Snort mailing list archives

Re: snort inline Test


From: Björn Meier <bjoern.meier () googlemail com>
Date: Tue, 30 Jun 2009 08:38:59 +0200

Zeinab Zali wrote:
Thanks.
What other simple attacks do you propose to test snort inline? I want 
to see unsuccessful try of an attack as a result of dropping packets 
via snort.

On Mon, Jun 29, 2009 at 3:56 PM, Joel Esler <jesler () sourcefire com 
<mailto:jesler () sourcefire com>> wrote:

    i would suggest testing your installation with something other
    than a portscan. As a portscan event is simply an aggregate of
    connections made. (simply put)

    --
    Sent from my iPhone

    On Jun 29, 2009, at 2:41 PM, Zeinab Zali <zeinabzali () gmail com
    <mailto:zeinabzali () gmail com>> wrote:

    Thanks much for your reply.
    I have changed all the snort rules (snort, preprocessor and
    decoder rules) as you said. but portscan is still performed
    successfully. it seems snort can't drop any portscan packet. what
    is wrong with this configuration?

    On Mon, Jun 29, 2009 at 6:49 AM, Joel Esler
    <jesler () sourcefire com <mailto:jesler () sourcefire com>> wrote:

        You have to instruct Snort on what to drop.  The easiest way
        to do this is to change the rule you want to drop the traffic
        from "alert" to "drop" in the first word of the rule within
        the individual rule files.

        For portscan traffic you would have to use the preprocessor
        rules.

| Records supplied |
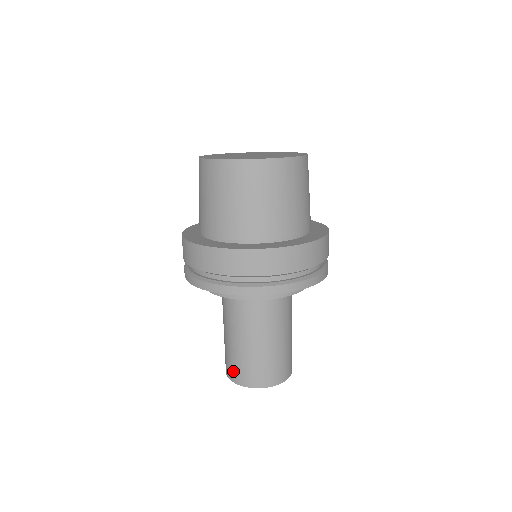
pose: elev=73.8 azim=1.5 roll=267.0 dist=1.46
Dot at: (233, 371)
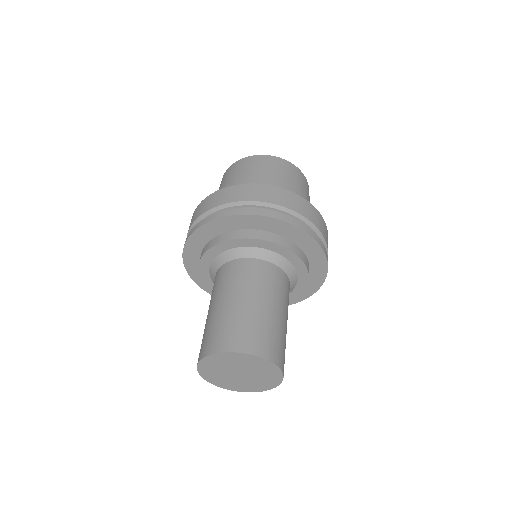
Dot at: (218, 338)
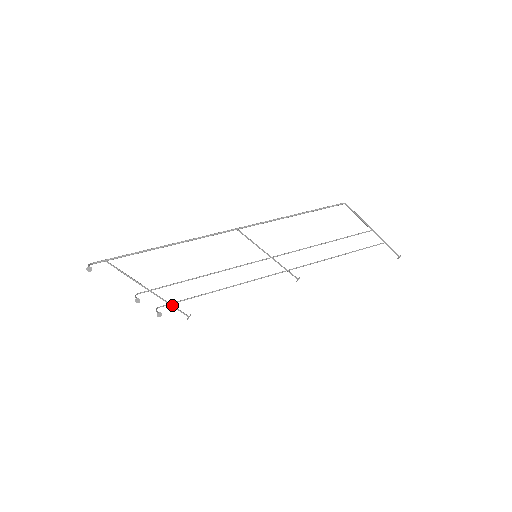
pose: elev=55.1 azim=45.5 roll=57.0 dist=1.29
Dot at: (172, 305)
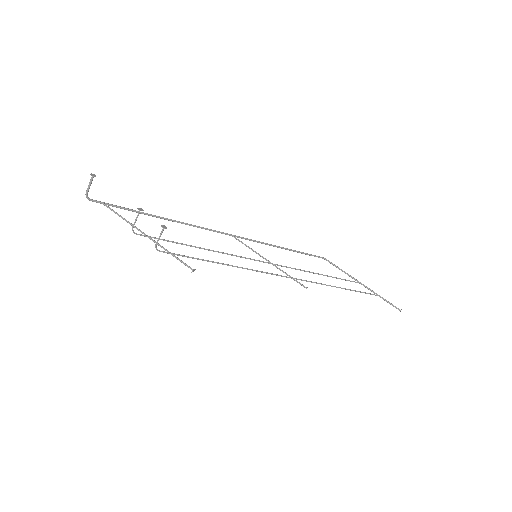
Dot at: (173, 254)
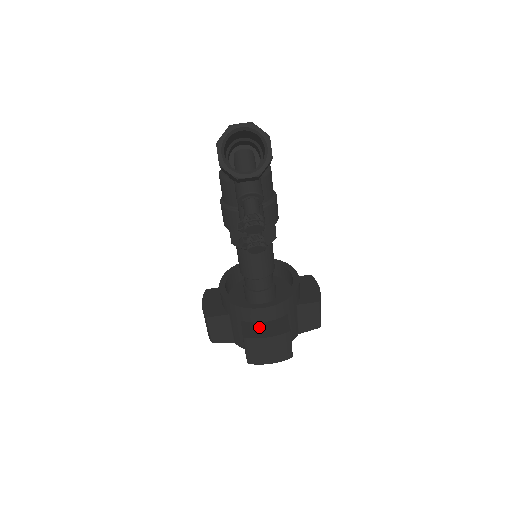
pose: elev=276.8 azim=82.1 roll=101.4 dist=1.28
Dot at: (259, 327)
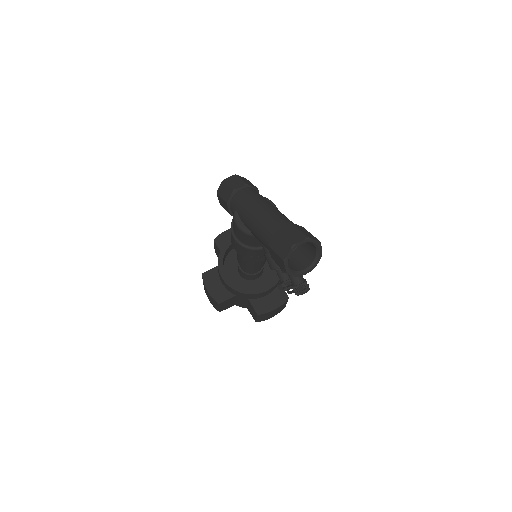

| Aim 1 |
Write out the rows exactly, starting at the line that contains "pose: elev=55.1 azim=45.5 roll=57.0 dist=1.29" and ending at the last line of the rows, with both ends included. Leave the pictures out of your answer.
| Aim 2 |
Pick up the Snort mailing list message about testing snort inline and continue it after its final sentence.

| Expected answer 1 |
pose: elev=55.1 azim=45.5 roll=57.0 dist=1.29
Dot at: (172, 305)
Dot at: (173, 254)
pose: elev=276.8 azim=82.1 roll=101.4 dist=1.28
Dot at: (259, 327)

| Expected answer 2 |
        J

        On Sat, Jun 27, 2009 at 7:29 AM, Zeinab Zali
        <zeinabzali () gmail com <mailto:zeinabzali () gmail com>> wrote:

            Hi,
            I have compiled snort with --enable-inline mode
            successfully. I configure iptables with below commands:
            "
            modprobe ip_queue
            export QUEUE="yes"
            iptables -F FORWARD
            iptables -F INPUT
            iptables -F OUTPUT
            iptables -A OUTPUT -j QUEUE
            iptables -A INPUT -j QUEUE
            iptables -A FORWARD -j QUEUE
            "
            Then I changed all the snort alert rules to drop rules.
            for testing I run snort with below command:
            "snort -c ./etc/snort_inline.conf  -Q  -l
            /var/log/snort_inline/ -v"
            then I try to portscan my computer from another computer
            with nmap. Snort generated portscan alert, but I the
            portscanning procedure with nmap was done successfully
            too. I expect snort inline not to allow nmap portscan.
            What is the problem?
            Thanks in advance,

            -- 
            Zeynab Zali

            ------------------------------------------------------------------------------


hi,
 
IMHO snort is a stealth IDS (alert but don't do anything else) and so I 
use it. You want to drop Portscan-packages? Not THAT easy. We have an 
network with an Windows 2003 Domaincontroller which does portscans on a 
few hosts. Should I disable scan for that? NO! I get noticed, so I know 
he works as expected.
What I would to say is, portscan ist not an attack (maybe a preparing).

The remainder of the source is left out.